- Episode no.: Season 22 Episode 2
- Directed by: Trey Parker
- Written by: Trey Parker
- Production code: 2202
- Original air date: October 3, 2018

Episode chronology
| ← Previous "Dead Kids" | Next → "The Problem with a Poo" |
- South Park season 22

= A Boy and a Priest =

"A Boy and a Priest" is the second episode of the twenty-second season of the American animated television series South Park. The 289th overall episode of the series, it aired on Comedy Central in the United States on October 3, 2018.

The episode references the Catholic Church sexual abuse cases, which were previously addressed in "Red Hot Catholic Love".

==Plot==
As the families of South Park gather at church on Sunday, Stan Marsh questions why he has to attend every week. His parents, Randy and Sharon, admonish him on the ritual's importance and say that they always feel better after each service. At church, Father Maxi struggles to deliver his sermon amid all the constant interruptions by members of the congregation who make jokes referencing Catholic Church sexual abuse cases, which causes them to laugh uncontrollably. Butters Stotch attempts to console Maxi, relating to him how he had been the subject of ridicule at school, but now enjoys greater popularity. Encouraging him not to give his tormentors the satisfaction of cowering in shame, he invites Maxi to board game night with his friends at Stan's house, but Maxi's appearance there garners more ridicule from Randy, who finds the scene of a Catholic priest sitting with five boys worthy of a photograph on social media. When an embarrassed Maxi leaves, Butters goes after him. Saying that he himself was once like Father Maxi, Butters implores him not to allow himself to be daunted by the cruelty of others, and to simply be himself.

As a result of this, Maxi spends more time socializing with Butters, and neglects his duties, to the point that churchgoers find the church doors locked the following Sunday. When Mr. Mackey alerts the Denver Archdiocese that "another" priest has disappeared from his parish, the diocese sends a cleanup crew of ordained church officials to thoroughly clean the South Park church, Stan's house, and any other location where Father Maxi has been, in order to remove trace evidence of child molestation, in particular semen. At Clyde Donovan's birthday party at a roller rink, Butters brings Maxi, much to the anger of Clyde, who does not want a priest at his party. A demoralized Maxi leaves with Butters, and later confesses to him that some time ago, he learned the extent of the Catholic Church sex abuse problem, and that it was worse than anyone thought (as seen in the episode "Red Hot Catholic Love"). When the cleanup crew appear at the roller rink and learn that Maxi was there with Butters, they kidnap Stan and Clyde, and after tracking Butters down, they kidnap him as well.

The cleanup crew take the three boys into the woods, where they have deployed a Zamboni ice resurfacer modified to clean up semen, or "Kumboni". Father Maxi tracks down and confronts the cleanup crew, telling them to do whatever they want to him, but to spare the children.
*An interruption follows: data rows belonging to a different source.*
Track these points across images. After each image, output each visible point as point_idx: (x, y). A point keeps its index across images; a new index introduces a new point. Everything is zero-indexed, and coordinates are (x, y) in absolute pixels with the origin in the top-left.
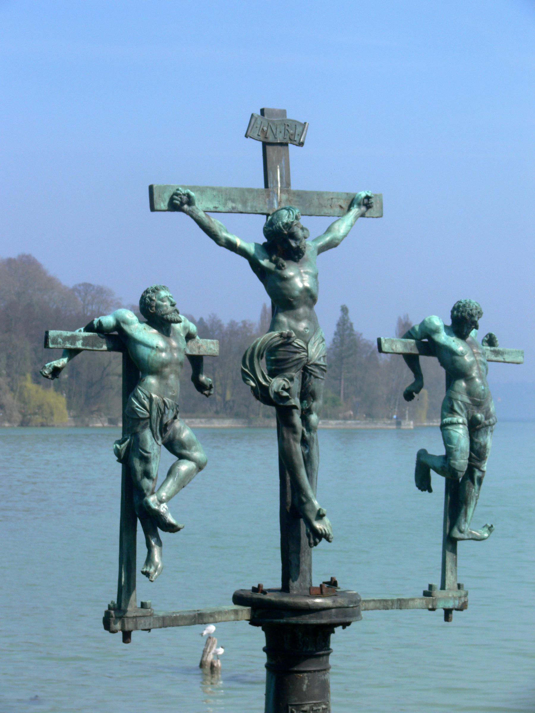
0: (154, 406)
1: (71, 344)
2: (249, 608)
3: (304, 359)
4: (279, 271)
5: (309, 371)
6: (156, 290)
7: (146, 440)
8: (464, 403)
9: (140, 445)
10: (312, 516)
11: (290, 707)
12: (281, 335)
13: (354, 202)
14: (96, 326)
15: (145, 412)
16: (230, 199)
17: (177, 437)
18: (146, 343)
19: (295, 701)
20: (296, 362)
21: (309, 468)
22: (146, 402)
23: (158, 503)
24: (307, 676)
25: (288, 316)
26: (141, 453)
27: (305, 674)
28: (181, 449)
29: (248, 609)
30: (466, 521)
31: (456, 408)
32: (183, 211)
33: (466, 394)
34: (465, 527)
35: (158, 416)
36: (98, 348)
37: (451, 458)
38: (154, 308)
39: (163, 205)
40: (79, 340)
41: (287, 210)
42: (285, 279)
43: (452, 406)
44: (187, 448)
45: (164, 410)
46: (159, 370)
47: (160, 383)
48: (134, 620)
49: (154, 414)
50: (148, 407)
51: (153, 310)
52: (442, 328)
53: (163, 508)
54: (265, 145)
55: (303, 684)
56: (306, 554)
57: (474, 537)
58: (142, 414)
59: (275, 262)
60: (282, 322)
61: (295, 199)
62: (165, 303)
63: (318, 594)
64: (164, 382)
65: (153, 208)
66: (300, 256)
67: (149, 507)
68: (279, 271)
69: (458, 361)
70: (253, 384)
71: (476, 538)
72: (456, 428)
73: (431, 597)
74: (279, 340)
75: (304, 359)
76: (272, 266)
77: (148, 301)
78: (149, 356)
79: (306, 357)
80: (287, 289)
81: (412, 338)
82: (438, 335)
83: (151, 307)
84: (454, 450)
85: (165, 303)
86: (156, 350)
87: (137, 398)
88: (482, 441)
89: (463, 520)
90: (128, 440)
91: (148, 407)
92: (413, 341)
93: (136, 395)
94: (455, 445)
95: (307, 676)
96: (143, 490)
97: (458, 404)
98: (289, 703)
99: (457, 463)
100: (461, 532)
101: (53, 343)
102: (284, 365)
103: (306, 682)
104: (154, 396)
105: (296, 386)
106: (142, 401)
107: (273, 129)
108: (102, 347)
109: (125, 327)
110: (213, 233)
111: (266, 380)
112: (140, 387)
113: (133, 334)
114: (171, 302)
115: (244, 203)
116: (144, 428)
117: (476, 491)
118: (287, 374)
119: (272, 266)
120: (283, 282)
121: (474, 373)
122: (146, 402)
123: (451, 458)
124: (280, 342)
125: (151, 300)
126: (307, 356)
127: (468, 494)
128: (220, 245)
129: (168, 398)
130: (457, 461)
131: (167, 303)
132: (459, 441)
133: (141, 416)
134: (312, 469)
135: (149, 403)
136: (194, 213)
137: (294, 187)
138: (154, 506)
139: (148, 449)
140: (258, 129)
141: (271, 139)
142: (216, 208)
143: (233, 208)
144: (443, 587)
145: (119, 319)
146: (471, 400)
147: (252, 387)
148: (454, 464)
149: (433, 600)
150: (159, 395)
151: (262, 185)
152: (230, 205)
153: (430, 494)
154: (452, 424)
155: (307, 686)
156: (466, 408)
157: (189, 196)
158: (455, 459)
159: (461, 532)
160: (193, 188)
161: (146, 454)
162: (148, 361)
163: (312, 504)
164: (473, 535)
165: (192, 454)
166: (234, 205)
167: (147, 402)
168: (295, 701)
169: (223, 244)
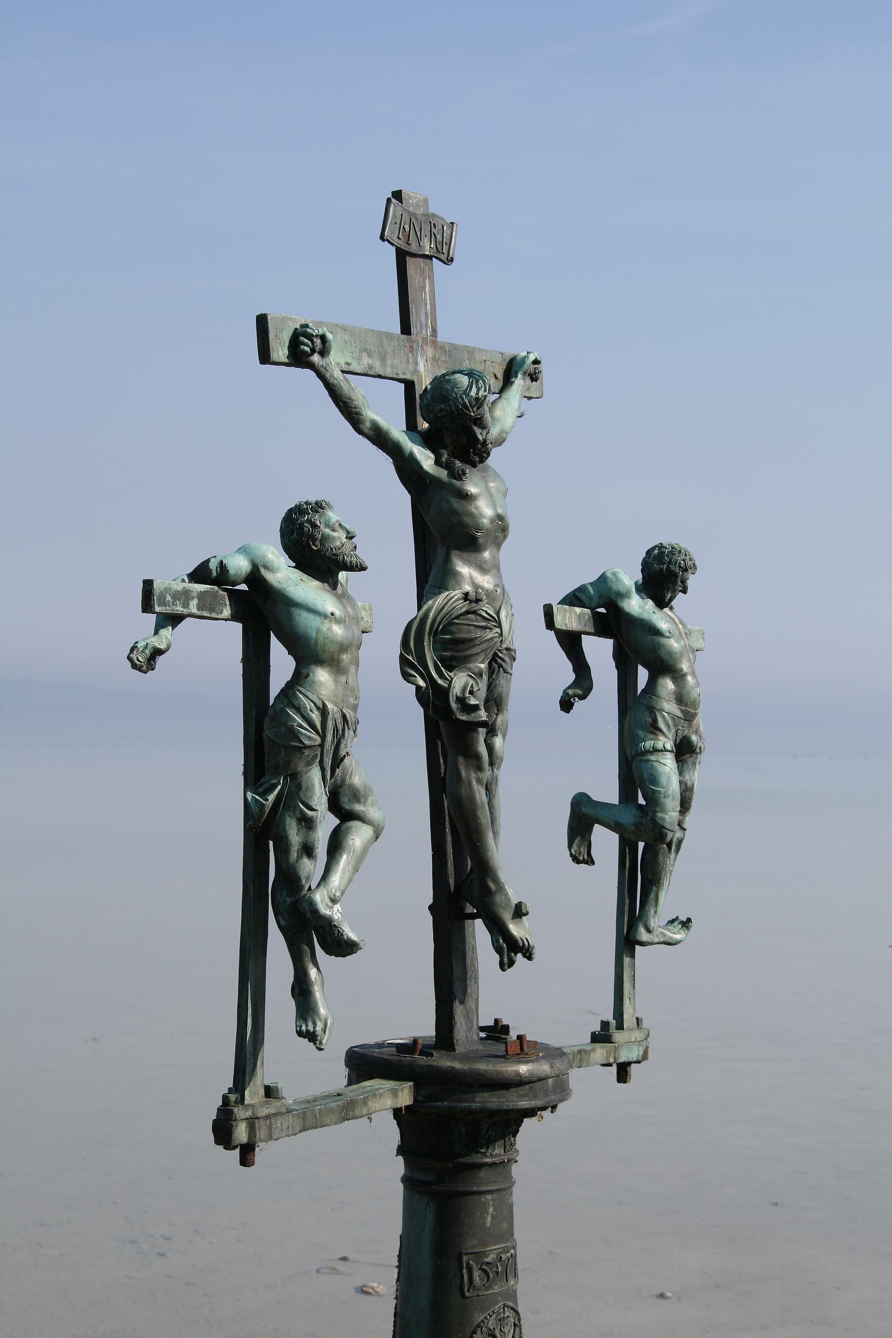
0: (330, 725)
1: (183, 607)
2: (411, 1084)
3: (495, 640)
4: (457, 483)
5: (499, 661)
6: (319, 507)
7: (313, 786)
8: (674, 717)
9: (302, 796)
10: (507, 916)
11: (465, 1258)
12: (466, 597)
13: (514, 368)
14: (214, 574)
15: (316, 736)
16: (365, 350)
17: (348, 781)
18: (312, 607)
19: (475, 1246)
20: (485, 646)
21: (369, 823)
22: (316, 717)
23: (330, 904)
24: (492, 1200)
25: (468, 562)
26: (301, 811)
27: (489, 1197)
28: (352, 802)
29: (410, 1086)
30: (656, 912)
31: (661, 725)
32: (311, 366)
33: (674, 701)
34: (655, 923)
35: (333, 742)
36: (218, 614)
37: (657, 809)
38: (318, 543)
39: (280, 352)
40: (193, 598)
41: (466, 375)
42: (467, 497)
43: (655, 721)
44: (362, 800)
45: (343, 730)
46: (336, 657)
47: (336, 682)
48: (268, 1122)
49: (329, 738)
50: (319, 727)
51: (317, 547)
52: (634, 589)
53: (335, 913)
54: (402, 256)
55: (486, 1215)
56: (473, 981)
57: (666, 939)
58: (310, 738)
59: (448, 466)
60: (460, 574)
61: (443, 358)
62: (335, 534)
63: (517, 1054)
64: (343, 679)
65: (265, 357)
66: (484, 457)
67: (315, 912)
68: (457, 483)
69: (663, 646)
70: (422, 683)
71: (670, 941)
72: (663, 758)
73: (613, 1044)
74: (464, 606)
75: (495, 640)
76: (443, 474)
77: (309, 529)
78: (318, 631)
79: (499, 637)
80: (471, 514)
81: (582, 605)
82: (629, 601)
83: (314, 539)
84: (662, 795)
85: (335, 534)
86: (331, 620)
87: (298, 710)
88: (687, 780)
89: (652, 912)
90: (279, 787)
91: (319, 727)
92: (587, 611)
93: (296, 703)
94: (663, 788)
95: (492, 1200)
96: (299, 879)
97: (664, 717)
98: (464, 1251)
99: (667, 817)
100: (649, 931)
101: (159, 605)
102: (467, 649)
103: (491, 1209)
104: (330, 706)
105: (482, 687)
106: (308, 714)
107: (417, 230)
108: (221, 612)
109: (269, 576)
110: (355, 410)
111: (442, 676)
112: (300, 688)
113: (285, 589)
114: (348, 532)
115: (383, 358)
116: (309, 764)
117: (672, 862)
118: (472, 665)
119: (443, 474)
120: (464, 502)
121: (685, 666)
122: (316, 717)
123: (657, 809)
124: (464, 609)
125: (314, 526)
126: (501, 635)
127: (662, 868)
128: (359, 431)
129: (349, 708)
130: (667, 814)
131: (341, 535)
132: (669, 780)
133: (307, 742)
134: (371, 822)
135: (320, 718)
136: (327, 370)
137: (441, 338)
138: (324, 910)
139: (313, 804)
140: (398, 226)
141: (414, 248)
142: (348, 364)
143: (371, 367)
144: (620, 1026)
145: (258, 561)
146: (682, 711)
147: (418, 688)
148: (663, 819)
149: (616, 1048)
150: (336, 704)
151: (396, 328)
152: (366, 361)
153: (592, 867)
154: (655, 750)
155: (493, 1218)
156: (675, 725)
157: (323, 338)
158: (664, 811)
159: (649, 931)
160: (334, 327)
161: (310, 813)
162: (316, 640)
163: (507, 895)
164: (665, 936)
165: (368, 811)
166: (370, 361)
167: (317, 717)
168: (475, 1246)
169: (366, 431)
Surprised, the bishop in charge says that they are not there to kill him, but to cover up his crimes and issue him a transfer to the Maldives, just as the Church has always done with priests accused of child molestation. When they assure him that other priests will take over for him in South Park, Father Maxi uses the Kumboni to trample the cleanup crew to death. He returns to his position at South Park's church, delivering his sermons and calmly enduring the continued jokes at the expense of the Church.

The credits of the episode have slight opaque text in the background reading "#cancelsouthpark"

==Reception==
Jesse Schedeen with IGN rated the episode an 8.2 out of 10, summarizing in his review "This week's South Park offered a better sense of how the new season will set itself apart. The idea of looking back a decade or more to revisit classic South Park episodes is definitely appealing, and hopefully this won't be the last time we see that approach in Season 22."

John Hugar with The A.V. Club rated the episode a B+ and ended his review stating, "This episode isn't an all-time classic like 'Red Hot Catholic Love,' but much like last week's episode, it handled a dark, difficult topic with the appropriate mix of irreverence and empathy. Trey and Matt are clearly embracing their role as social commentators, and so far, the results have been thoroughly rewarding."

The episode was denounced by The Catholic League for Religious and Civil Rights. However, the criticism was not for casting the Catholic Church in a negative light, but for portraying the Catholic priests accused of misconduct as molesting younger children instead of adolescents.